Firefly Aerospace raised $175 million in private capital, the Texas-based space company announced on Tuesday, as it prepares for the inaugural launch of its Alpha rocket.

“This gives us runway to have multiple successful Alpha [rocket] launches, successfully execute a lot of the main milestones for the Blue Ghost [lunar] lander program,” Firefly co-founder and CEO Tom Markusic told CNBC.

The company’s latest financing was led by DADA Holdings, a private investment firm that largely holds positions in metals and mining companies. The round was joined by several other investors, including Astera Institute, which will have Jed McCaleb join as a representative on Firefly’s board of directors. McCaleb is most well known for his roles in the cryptocurrency landscape.

Markusic declined to specify what Firefly’s valuation is after this raise, only noting that it’s “just over a billion dollars” – and therefore making it the latest space company to reach unicorn status. Firefly’s fundraise was also unique in that the company itself offered $75 million in equity, while its majority investor Noosphere Ventures sold $100 million of its stake. Noosphere – based in Menlo Park, California but led by Ukrainian investor Max Polyakov – now owns less than 50% of Firefly.

“It just makes business sense to have a more diverse cap table,” Markusic said, emphasizing the addition of U.S. investors into Firefly.

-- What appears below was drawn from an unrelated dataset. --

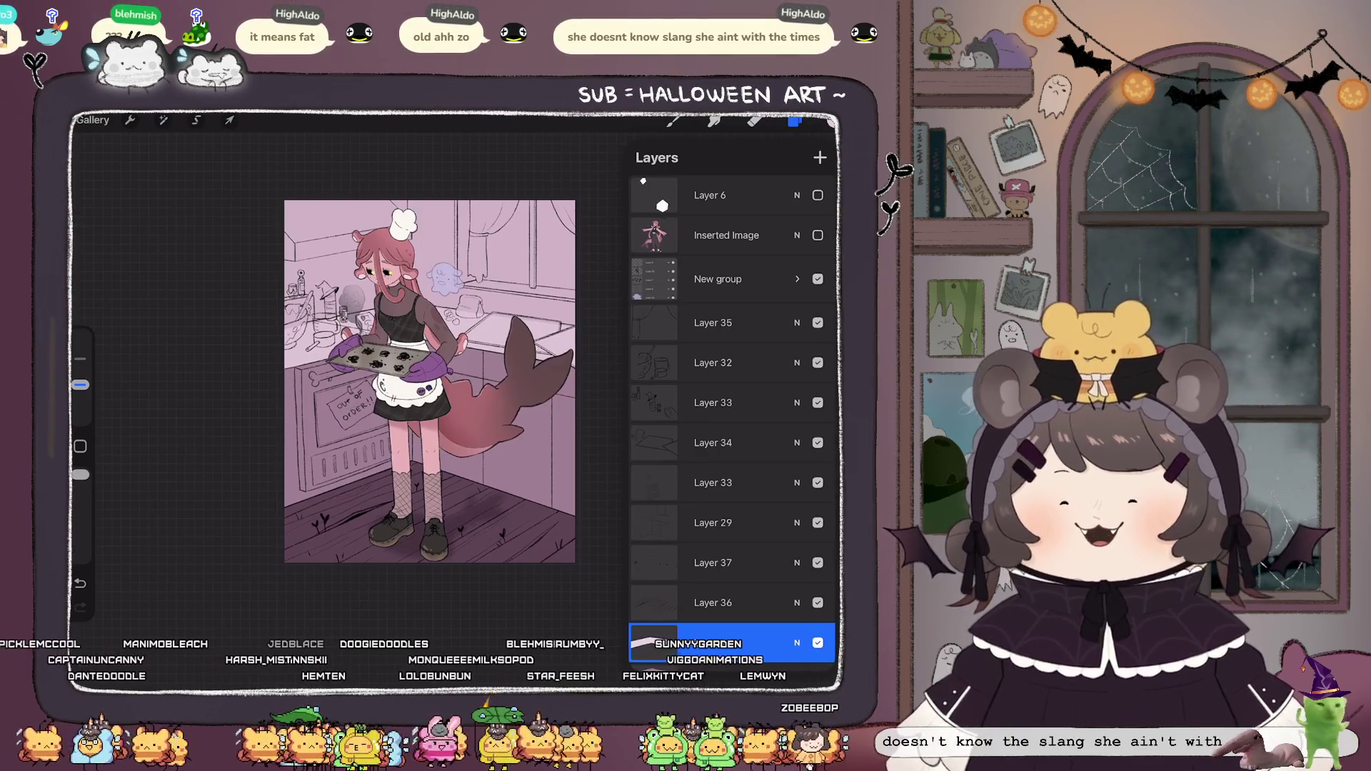
scroll(408, 400, "up", 2)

Firefly also outlined its intention to raise an additional $300 million later this year, after it launches its inaugural Alpha rocket. While the $175 million finances its near-term development plans, the company wants to expand its services across the space industry. Firefly is most well known for its launch business, with the Alpha and the planned Beta, but it is also working on a lunar lander called Blue Ghost and a space utility vehicle – also known as a “space tug,” to transport satellites into unique orbits after a launch.

“From the beginning we architected the company code in a completely different way,” Markusic said. “We’re not a rocket company, we’re not a launch vehicle company. We are an end-to-end space transportation company.”